Here are all the mean things people are saying about Batman v Superman
Batman v Superman: Dawn of Justice comes out this weekend and apparently it’s very, very bad. Early reviews of the movie came out on Tuesday and they’re certainly far from favorable, averaging 40% on Rotten Tomatoes.
I know what you’re thinking, How bad could it really be? Sure, the trailers were flashy, the cast is pretty solid and they did spend $250 million. Is it really going to be that terrible? Let’s take a look at what critics are saying.
Yo, this movie makes no sense. Dream sequences and non sequiturs and red herrings and where-the-hell-are-we-now mini-excursions and false starts out the ass.
No major blockbuster in years has been this incoherently structured, this seemingly uninterested in telling a story with clarity and purpose.
A popcorn film — and this is a popcorn film — should never feel like Sunday night homework.
Constantly threatening to collapse from self-seriousness, this epic has way too much of everything, including CGI and Oscar winners up the wazoo.

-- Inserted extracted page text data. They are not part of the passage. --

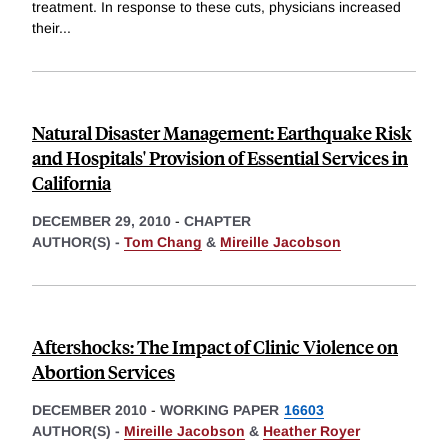
treatment. In response to these cuts, physicians increased
their
...
Natural Disaster Management: Earthquake Risk
and Hospitals' Provision of Essential Services in
California
DECEMBER 29, 2010
-
CHAPTER
AUTHOR(S) -
Tom Chang
&
Mireille Jacobson
Aftershocks: The Impact of Clinic Violence on
Abortion Services
DECEMBER 2010
-
WORKING PAPER
16603
AUTHOR(S) -
Mireille Jacobson
&
Heather Royer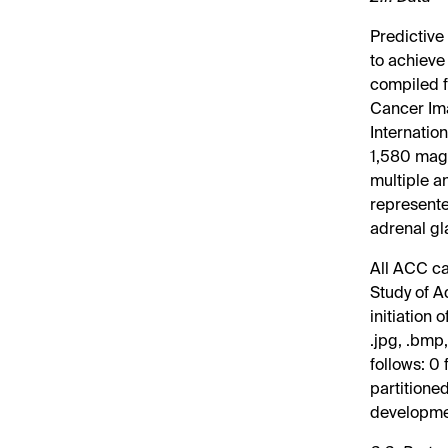
Predictive
to achieve
compiled f
Cancer Ima
Internatio
1,580 magn
multiple a
represente
adrenal gl
All ACC ca
Study of A
initiation
.jpg, .bmp
follows: 0
partitioned
developme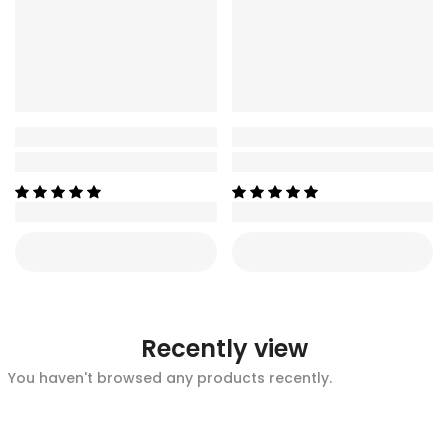
Recently view
You haven't browsed any products recently.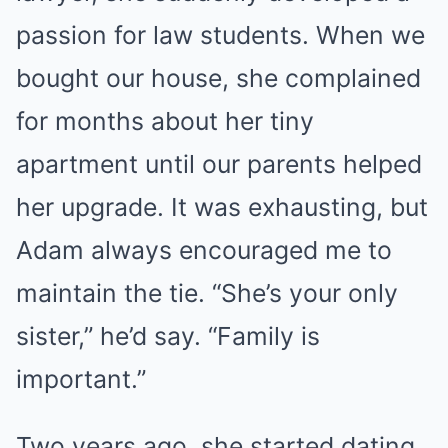
passion for law students. When we
bought our house, she complained
for months about her tiny
apartment until our parents helped
her upgrade. It was exhausting, but
Adam always encouraged me to
maintain the tie. “She’s your only
sister,” he’d say. “Family is
important.”
Two years ago, she started dating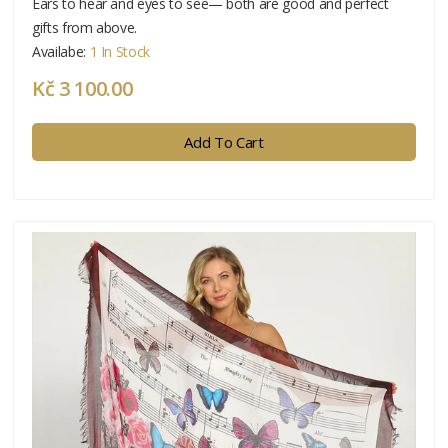
Ears to hear and eyes to see— both are good and perfect
gifts from above.
Availabe:
1 In Stock
Kč 3 100.00
Add To Cart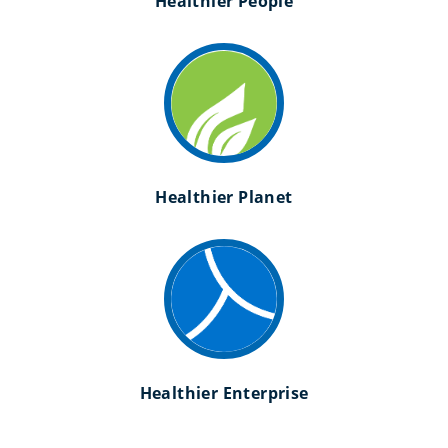
Healthier People
Healthier Planet
Healthier Enterprise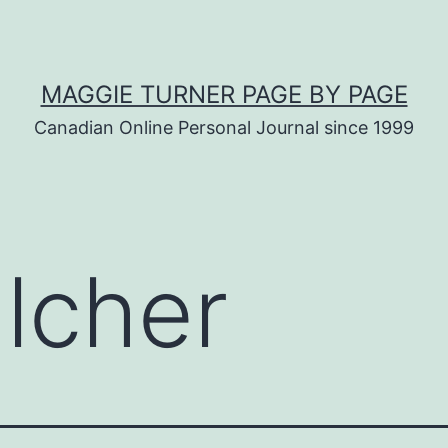
MAGGIE TURNER PAGE BY PAGE
Canadian Online Personal Journal since 1999
lcher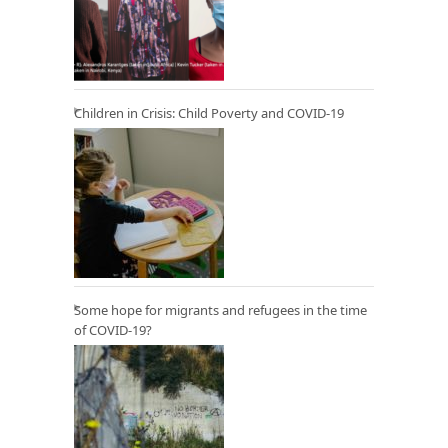
Children in Crisis: Child Poverty and COVID-19
Some hope for migrants and refugees in the time
of COVID-19?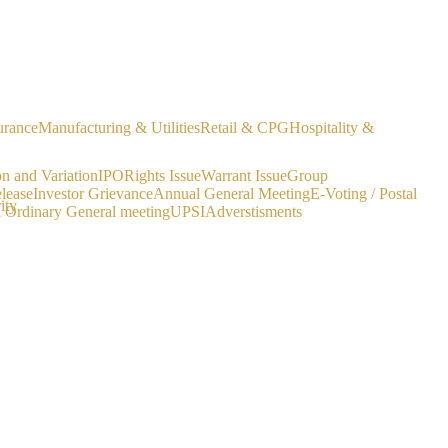
urance
Manufacturing & Utilities
Retail & CPG
Hospitality &
on and Variation
IPO
Rights Issue
Warrant Issue
Group
lease
Investor Grievance
Annual General Meeting
E-Voting / Postal
ity
a Ordinary General meeting
UPSI
Adverstisments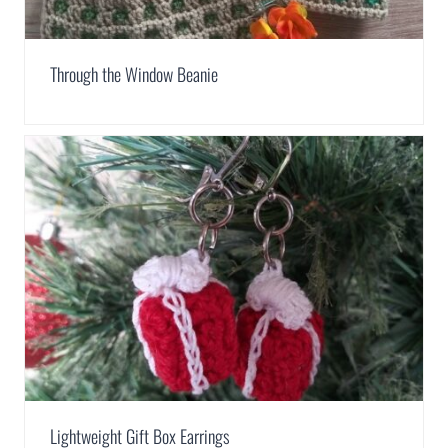
Through the Window Beanie
Lightweight Gift Box Earrings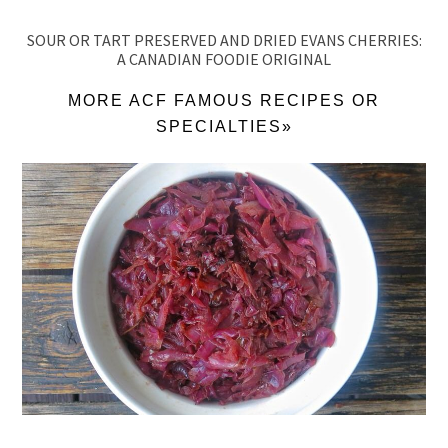
SOUR OR TART PRESERVED AND DRIED EVANS CHERRIES:
A CANADIAN FOODIE ORIGINAL
MORE ACF FAMOUS RECIPES OR
SPECIALTIES»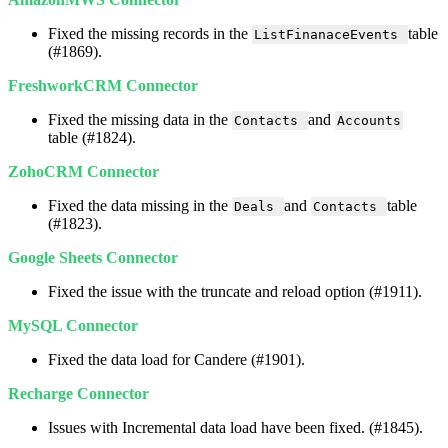
Fixed
the
missing
records
in
the
table
ListFinanaceEvents
(
#
1869
)
.
FreshworkCRM
Connector
Fixed
the
missing
data
in
the
and
Contacts
Accounts
table
(
#
1824
)
.
ZohoCRM
Connector
Fixed
the
data
missing
in
the
and
table
Deals
Contacts
(
#
1823
)
.
Google
Sheets
Connector
Fixed
the
issue
with
the
truncate
and
reload
option
(
#
1911
)
.
MySQL
Connector
Fixed
the
data
load
for
Candere
(
#
1901
)
.
Recharge
Connector
Issues
with
Incremental
data
load
have
been
fixed
.
(
#
1845
)
.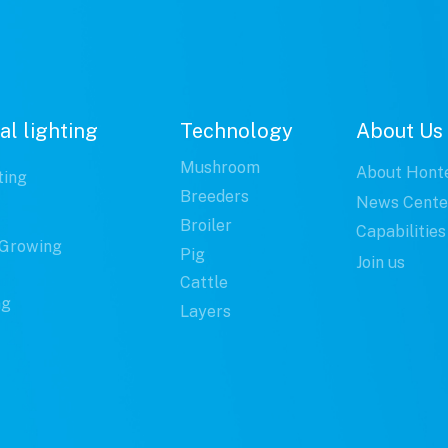
al lighting
Technology
About Us
Mushroom
About Hont
ting
Breeders
News Cente
Broiler
Capabilities
Growing
Pig
Join us
Cattle
ng
Layers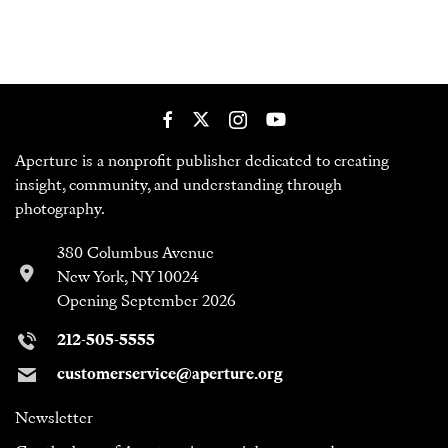
Aperture is a nonprofit publisher dedicated to creating
insight, community, and understanding through
photography.
380 Columbus Avenue
New York, NY 10024
Opening September 2026
212-505-5555
customerservice@aperture.org
Newsletter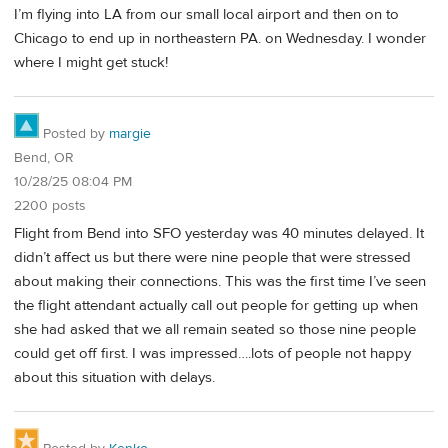
I’m flying into LA from our small local airport and then on to
Chicago to end up in northeastern PA. on Wednesday. I wonder
where I might get stuck!
Posted by
margie
Bend, OR
10/28/25 08:04 PM
2200 posts
Flight from Bend into SFO yesterday was 40 minutes delayed. It
didn’t affect us but there were nine people that were stressed
about making their connections. This was the first time I’ve seen
the flight attendant actually call out people for getting up when
she had asked that we all remain seated so those nine people
could get off first. I was impressed….lots of people not happy
about this situation with delays.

[A] convoluted, horribly written story featuring poorly written characters making inexplicable choices. It doesn’t matter who wins in Batman v Superman because the audience loses either way.
Even a little kid (like the ones who will be scarred if you take them to see this movie) knows that Batman and Superman will eventually become friends. The way it happens is so ridiculous that I wanted to throw popcorn at the screen, but this was at least two hours in and I’d already eaten it all.
Michael Roffman, Consequence of Sound
Batman v Superman: Dawn of Justice isn’t a film. It’s a two-and-a-half-hour movie trailer. Better yet, it’s one of those videos that pop up on screens before a ride at Universal Studios, where all the actors speak to you and keep hinting at bigger things to come — you know, like a ride?
“[A] cluttered two-and-a-half hour collision that aims to bludgeon viewers into submission.”
“It’s also not much fun: Barely a minute goes by when there isn’t a character or real-life talking head (Charlie Rose and Neil deGrasse Tyson both make cameos) showing up with some droning pronouncement about how humans today, savvy and mistrustful as we are, still need to believe in gods and heroes.”
Overlong, underdeveloped and almost entirely humorless.
It just wears you down and wears you out, making you wonder if there was ever such a thing as a hero anyway.
Honestly, I can’t remember the last time I was legitimately looking this forward to a movie that I found this dull. About halfway through this over two-and-a-half hour movie, I had to stop my brain from thinking about other things, like what groceries I needed to pick up at some point.
You’re gonna go see it anyway, though.